[Задание A] Выведите без изменений фрагмент текста о Хлебникове в Саратове между словами «Жилось ему чуть» и «здесь было нелегко.» включительно.
[Задание B] Допишите следующую часть текста о Хлебникове в Саратове, начиная сразу после его последнего предложения.

[Изучаемый текст]
☆ ☆ ☆

Случайно, на короткий срок, судьба забросила удивительного стихотворца Велимира Хлебникова в Саратов. Произошло это в 1916 году, когда приемная военно-медицинская комиссия против фамилии Хлебникова указала «годен» и направила поэта на службу в царскую армию. В конце декабря воинский эшелон прибыл в Саратов, откуда пешим маршем новобранцы двинулись за город в расположение 90-го пехотного запасного полка. Хлебникова определили в первый взвод седьмой роты. Новые товарищи по казарме сразу же переименовали его из малопонятного Велимира во Владимира. Хлебников не спорил: называйте как хотите.

Жилось ему чуть легче, чем другим солдатам. В строй его не гоняли: он числился вольноопределяющимся, намеченным к переводу в учебную команду, где спешно готовили прапорщиков. Велимира часто оставляли дневальным по казарме. Но и здесь было нелегко.

☆ ☆ ☆

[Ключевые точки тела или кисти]
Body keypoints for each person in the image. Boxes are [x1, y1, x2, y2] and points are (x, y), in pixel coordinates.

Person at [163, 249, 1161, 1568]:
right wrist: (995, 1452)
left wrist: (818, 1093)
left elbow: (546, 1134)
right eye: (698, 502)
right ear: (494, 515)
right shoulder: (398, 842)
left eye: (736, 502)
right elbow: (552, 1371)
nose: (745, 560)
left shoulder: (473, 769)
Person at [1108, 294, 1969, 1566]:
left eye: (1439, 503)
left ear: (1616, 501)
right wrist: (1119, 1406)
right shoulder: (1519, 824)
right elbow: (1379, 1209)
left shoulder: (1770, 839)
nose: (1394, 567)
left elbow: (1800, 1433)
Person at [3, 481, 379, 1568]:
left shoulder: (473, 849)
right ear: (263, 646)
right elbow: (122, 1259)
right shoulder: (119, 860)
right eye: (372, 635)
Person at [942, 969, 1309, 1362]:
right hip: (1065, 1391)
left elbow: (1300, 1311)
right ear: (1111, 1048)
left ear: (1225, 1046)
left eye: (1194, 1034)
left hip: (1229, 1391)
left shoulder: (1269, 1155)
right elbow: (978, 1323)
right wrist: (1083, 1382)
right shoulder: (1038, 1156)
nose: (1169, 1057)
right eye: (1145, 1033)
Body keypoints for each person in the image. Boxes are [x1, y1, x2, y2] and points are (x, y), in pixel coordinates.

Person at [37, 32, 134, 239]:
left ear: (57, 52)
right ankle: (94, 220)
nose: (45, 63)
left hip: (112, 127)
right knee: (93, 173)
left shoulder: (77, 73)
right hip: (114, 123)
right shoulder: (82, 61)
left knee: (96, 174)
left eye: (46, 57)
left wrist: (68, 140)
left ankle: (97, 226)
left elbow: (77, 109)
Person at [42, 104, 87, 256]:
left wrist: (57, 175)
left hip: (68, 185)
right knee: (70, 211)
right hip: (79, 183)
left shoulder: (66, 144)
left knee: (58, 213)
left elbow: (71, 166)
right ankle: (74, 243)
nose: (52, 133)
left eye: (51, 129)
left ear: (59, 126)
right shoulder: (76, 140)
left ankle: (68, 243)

☆ ☆ ☆

[Результат выполнения A]
Жилось ему чуть легче, чем другим солдатам. В строй его не гоняли: он числился вольноопределяющимся, намеченным к переводу в учебную команду, где спешно готовили прапорщиков. Велимира часто оставляли дневальным по казарме. Но и здесь было нелегко.

[Результат выполнения B]
В январе 1917 года на нарах рядом с Хлебниковым поселился вновь прибывший, совсем еще молодой солдатик, назвавшийся Григорием Григорьевым (в данное время проживает в Киеве), Вспоминая о встречах с Велимиром Хлебниковым, Григорьев рассказывает: «Фельдфебель роты подвел меня к лежащему на нарах немолодому уже солдату, сказал:

— Будешь спать рядом с Володей: чудак парень, а душа-человек.

Мой сосед заговорил со мной так, словно знал меня много лет. Расспросил, как жилось в Киеве, чем занимался, где учился, что читал из прозы, поэзии. Кажется, он обрадовался возможности поговорить на интересующие его темы. Когда мы замолкали, до нас долетали обрывки разговоров соседей, бывших деревенских жителей (а их, в бараке было большинство), которые вели бесконечные беседы об урожае, о коровах, о тяжком крестьянском житье.

Я спросил соседа, чем он занимался в мирной жизни,

— Да вроде ничем... Бумагу марал.

— А как ваша фамилия?

—Хлебников. Подписывался Велимир Хлебников. Слыхал?

— Понятия не имею, — смущенно признался я.

— Святая темнота. Бурлюка знаешь, а Маяковского?

— Знаю. Приезжали в Киев. Видел.

— Я из их же компании».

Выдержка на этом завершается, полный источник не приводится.